## ASSIGNED TASK
Which lines in the records below mention the word "round"? Copy each one out.

Stored data entries

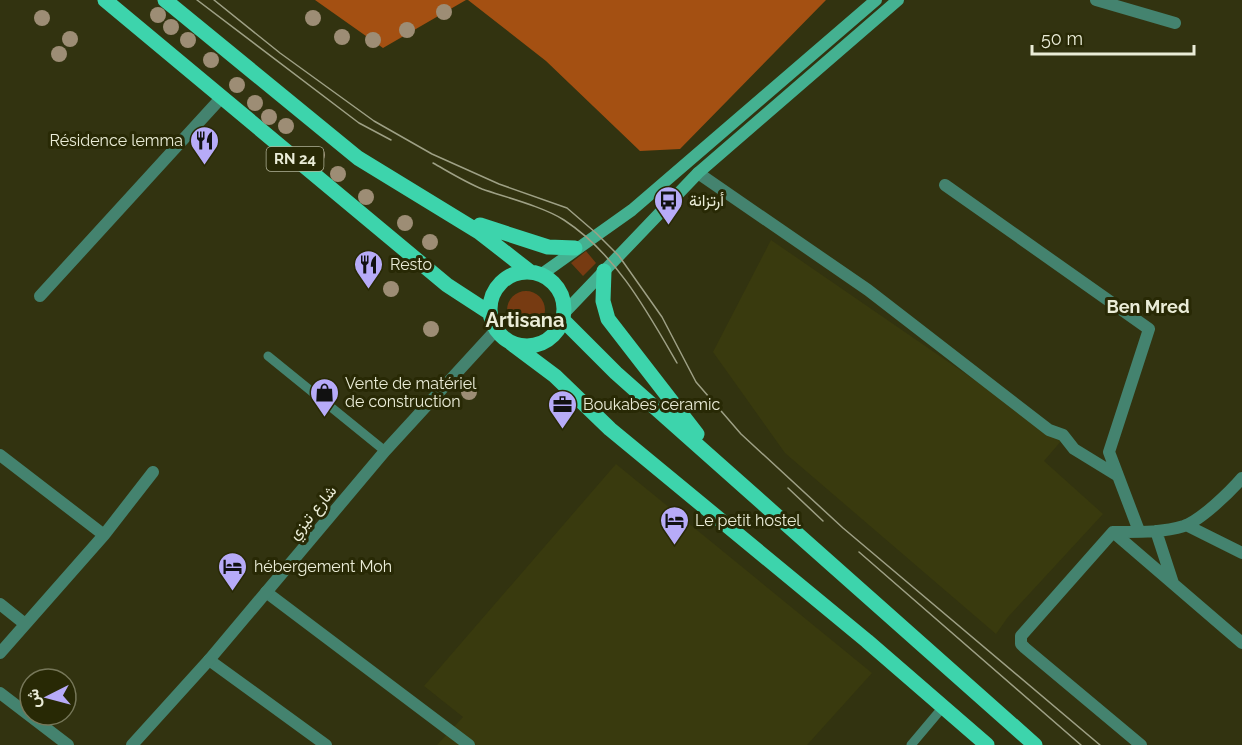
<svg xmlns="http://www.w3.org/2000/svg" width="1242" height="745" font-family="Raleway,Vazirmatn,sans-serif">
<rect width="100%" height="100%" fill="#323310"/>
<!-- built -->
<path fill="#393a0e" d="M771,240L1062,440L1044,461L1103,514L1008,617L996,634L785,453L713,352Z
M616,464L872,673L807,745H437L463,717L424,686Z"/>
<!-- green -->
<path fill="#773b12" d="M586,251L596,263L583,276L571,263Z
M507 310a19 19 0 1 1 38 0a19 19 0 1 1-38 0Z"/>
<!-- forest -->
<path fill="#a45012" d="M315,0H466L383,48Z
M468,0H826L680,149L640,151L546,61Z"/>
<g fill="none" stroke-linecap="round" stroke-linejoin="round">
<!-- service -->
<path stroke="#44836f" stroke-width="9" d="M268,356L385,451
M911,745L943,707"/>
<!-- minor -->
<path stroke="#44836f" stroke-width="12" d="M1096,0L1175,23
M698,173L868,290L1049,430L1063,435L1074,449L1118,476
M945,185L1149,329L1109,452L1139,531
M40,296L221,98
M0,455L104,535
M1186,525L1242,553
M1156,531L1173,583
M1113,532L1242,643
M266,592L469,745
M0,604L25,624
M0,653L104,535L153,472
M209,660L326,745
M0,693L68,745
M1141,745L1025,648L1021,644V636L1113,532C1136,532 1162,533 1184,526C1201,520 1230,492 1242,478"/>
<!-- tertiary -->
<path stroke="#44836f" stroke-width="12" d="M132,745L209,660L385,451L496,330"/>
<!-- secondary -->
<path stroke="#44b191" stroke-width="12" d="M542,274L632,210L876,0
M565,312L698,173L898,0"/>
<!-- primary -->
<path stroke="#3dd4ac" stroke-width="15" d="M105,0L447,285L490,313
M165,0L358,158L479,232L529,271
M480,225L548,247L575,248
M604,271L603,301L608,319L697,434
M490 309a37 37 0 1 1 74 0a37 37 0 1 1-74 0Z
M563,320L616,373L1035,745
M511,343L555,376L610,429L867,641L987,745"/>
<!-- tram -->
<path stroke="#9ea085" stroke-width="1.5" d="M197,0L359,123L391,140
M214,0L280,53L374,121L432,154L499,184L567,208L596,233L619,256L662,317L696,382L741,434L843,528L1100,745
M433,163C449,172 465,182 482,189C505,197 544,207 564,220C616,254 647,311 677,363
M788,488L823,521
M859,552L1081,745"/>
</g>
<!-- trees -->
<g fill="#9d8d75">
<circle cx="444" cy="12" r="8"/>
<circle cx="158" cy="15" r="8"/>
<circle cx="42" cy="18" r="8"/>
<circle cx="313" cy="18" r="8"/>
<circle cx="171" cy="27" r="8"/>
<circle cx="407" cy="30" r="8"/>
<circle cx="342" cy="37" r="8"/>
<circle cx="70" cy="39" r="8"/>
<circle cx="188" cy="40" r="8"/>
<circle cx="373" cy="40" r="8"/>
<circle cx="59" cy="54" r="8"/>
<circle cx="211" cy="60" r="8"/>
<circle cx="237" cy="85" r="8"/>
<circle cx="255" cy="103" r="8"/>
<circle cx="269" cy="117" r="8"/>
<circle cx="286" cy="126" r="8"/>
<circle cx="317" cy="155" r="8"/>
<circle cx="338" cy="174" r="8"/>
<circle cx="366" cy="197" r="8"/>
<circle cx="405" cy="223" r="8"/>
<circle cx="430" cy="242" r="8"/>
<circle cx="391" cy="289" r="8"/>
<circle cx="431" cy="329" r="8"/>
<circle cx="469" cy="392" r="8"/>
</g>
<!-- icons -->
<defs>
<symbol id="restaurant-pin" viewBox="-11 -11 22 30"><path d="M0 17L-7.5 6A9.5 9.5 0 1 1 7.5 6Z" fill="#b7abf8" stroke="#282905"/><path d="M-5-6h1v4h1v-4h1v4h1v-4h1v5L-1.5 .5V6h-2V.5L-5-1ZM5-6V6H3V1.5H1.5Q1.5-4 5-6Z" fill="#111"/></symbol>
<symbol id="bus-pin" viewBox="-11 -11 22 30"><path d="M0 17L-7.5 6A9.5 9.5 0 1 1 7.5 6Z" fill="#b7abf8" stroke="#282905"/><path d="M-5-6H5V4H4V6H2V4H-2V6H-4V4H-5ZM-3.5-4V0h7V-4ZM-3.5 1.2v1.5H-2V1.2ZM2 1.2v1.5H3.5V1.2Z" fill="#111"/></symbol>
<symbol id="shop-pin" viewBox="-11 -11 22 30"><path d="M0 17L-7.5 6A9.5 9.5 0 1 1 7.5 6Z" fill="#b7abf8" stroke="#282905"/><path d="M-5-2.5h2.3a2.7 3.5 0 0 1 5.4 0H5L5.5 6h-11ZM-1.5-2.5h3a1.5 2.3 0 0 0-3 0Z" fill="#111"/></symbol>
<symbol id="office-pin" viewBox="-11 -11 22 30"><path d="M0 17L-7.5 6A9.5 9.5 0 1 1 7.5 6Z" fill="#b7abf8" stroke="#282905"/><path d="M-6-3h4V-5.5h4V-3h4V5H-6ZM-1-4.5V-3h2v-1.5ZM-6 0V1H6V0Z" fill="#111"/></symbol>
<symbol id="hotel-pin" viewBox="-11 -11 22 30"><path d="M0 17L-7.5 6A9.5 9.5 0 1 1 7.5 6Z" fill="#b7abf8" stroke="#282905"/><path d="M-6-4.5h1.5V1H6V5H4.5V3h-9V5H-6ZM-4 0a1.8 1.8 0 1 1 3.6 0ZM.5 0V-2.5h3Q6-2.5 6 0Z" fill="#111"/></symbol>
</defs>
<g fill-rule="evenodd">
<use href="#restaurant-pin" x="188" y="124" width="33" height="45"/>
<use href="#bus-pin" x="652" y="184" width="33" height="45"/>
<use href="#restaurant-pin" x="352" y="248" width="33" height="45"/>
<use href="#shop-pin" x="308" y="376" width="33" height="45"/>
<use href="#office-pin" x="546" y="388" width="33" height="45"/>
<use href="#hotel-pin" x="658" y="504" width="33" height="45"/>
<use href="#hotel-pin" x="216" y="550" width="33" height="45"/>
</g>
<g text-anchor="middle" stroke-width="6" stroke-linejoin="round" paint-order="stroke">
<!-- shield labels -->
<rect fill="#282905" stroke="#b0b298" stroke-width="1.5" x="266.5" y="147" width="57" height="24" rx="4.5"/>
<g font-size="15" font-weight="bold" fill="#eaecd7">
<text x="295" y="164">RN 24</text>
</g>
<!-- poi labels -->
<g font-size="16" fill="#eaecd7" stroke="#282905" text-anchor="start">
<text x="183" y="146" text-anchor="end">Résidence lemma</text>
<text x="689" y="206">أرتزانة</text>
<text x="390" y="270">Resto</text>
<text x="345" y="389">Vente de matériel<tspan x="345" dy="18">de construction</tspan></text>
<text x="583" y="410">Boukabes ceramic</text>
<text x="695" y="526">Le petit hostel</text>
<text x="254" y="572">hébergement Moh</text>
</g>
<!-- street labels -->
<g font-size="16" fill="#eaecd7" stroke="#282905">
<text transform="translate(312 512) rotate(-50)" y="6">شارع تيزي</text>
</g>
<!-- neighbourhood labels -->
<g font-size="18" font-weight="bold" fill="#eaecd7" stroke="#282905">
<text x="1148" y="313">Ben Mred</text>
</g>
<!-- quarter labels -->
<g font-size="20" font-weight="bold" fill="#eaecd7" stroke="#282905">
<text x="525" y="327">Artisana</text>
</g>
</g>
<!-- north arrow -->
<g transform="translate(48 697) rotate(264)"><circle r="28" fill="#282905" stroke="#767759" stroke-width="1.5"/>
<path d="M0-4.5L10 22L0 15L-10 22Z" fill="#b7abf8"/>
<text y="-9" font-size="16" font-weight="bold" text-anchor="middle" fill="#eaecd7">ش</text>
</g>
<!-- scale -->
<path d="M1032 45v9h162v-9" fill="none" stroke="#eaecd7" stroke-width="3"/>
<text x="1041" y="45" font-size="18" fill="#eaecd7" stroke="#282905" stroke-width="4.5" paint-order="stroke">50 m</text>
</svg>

## OUTPUT OF THE EXERCISE
<g fill="none" stroke-linecap="round" stroke-linejoin="round">
<g text-anchor="middle" stroke-width="6" stroke-linejoin="round" paint-order="stroke">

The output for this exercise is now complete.